#### FRAGMENTO DE LECTURA:

════════════════════

Desde luego, la amplia dinámica gestual, la densidad de la materia y los planteamientos de color enlazaban con lo que definía el talante emocional de esa pintura gallega, pero la estructura de organización compositiva que articulaba esos impulsos tendía, como una fuerza aparentemente opuesta, a someter ya su dinámica, ya desde el germen de la obra, a un equilibrado asentamiento interior. Una explosión, pues, de fuerzas que era, ante todo, tensión de superficie, pero sometida a un riguroso orden interior.

Aún sin querer ver en la existencia anterior de esa dualidad una mecánica obligada de causa-efecto, sí pienso que su rememoración inicial puede ayudarnos a entender la naturaleza y coherencia del giro espectacular que, aparentemente, los planteamientos de la pintura de José Artiaga han sufrido desde su anterior muestra madrileña.

════════════════════

#### DATOS EXTRAÍDOS:
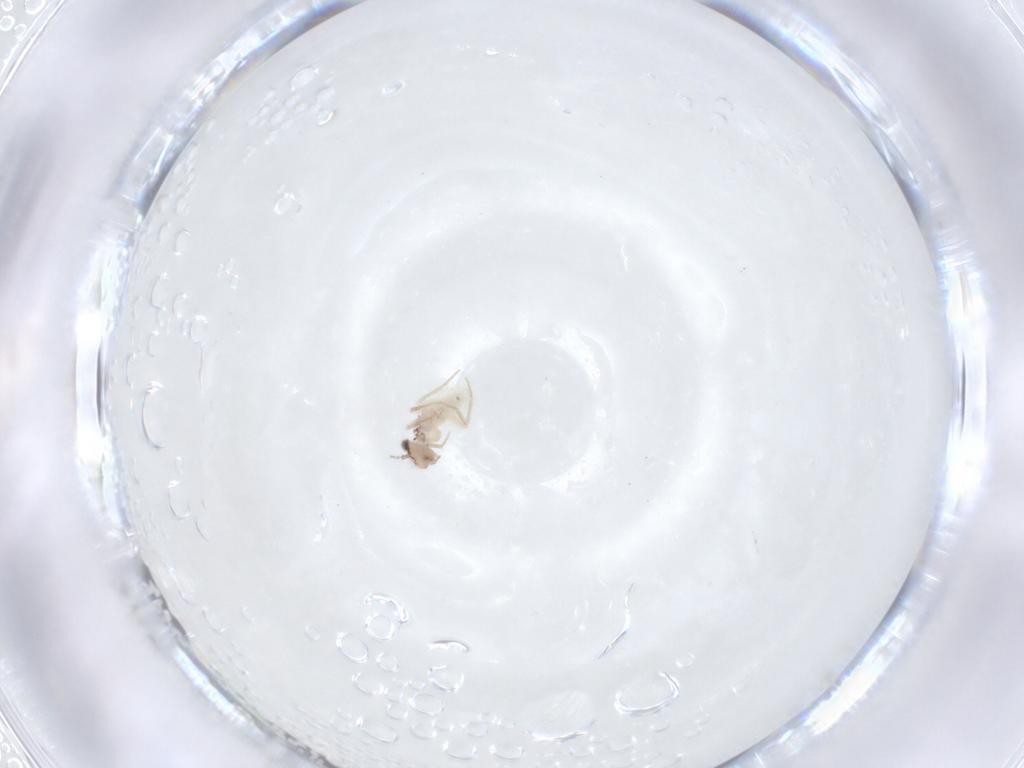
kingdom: Animalia
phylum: Arthropoda
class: Insecta
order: Psocodea
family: Lepidopsocidae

════════════════════

#### PARTES DEL EJERCICIO:
(A) Enumera los rasgos de la pintura gallega que, según el fragmento, enlazaban con su talante emocional.
(B) Cita textualmente el pasaje del fragmento que comienza en "Aún sin querer" y termina en "anterior muestra madrileña.".
(C) Según el fragmento, ¿desde cuándo han sufrido un giro los planteamientos de la pintura de José Artiaga?

#### RESPUESTAS:
(A)
- La amplia dinámica gestual
- La densidad de la materia
- Los planteamientos de color

(B)
Aún sin querer ver en la existencia anterior de esa dualidad una mecánica obligada de causa-efecto, sí pienso que su rememoración inicial puede ayudarnos a entender la naturaleza y coherencia del giro espectacular que, aparentemente, los planteamientos de la pintura de José Artiaga han sufrido desde su anterior muestra madrileña.

(C) Desde su anterior muestra madrileña.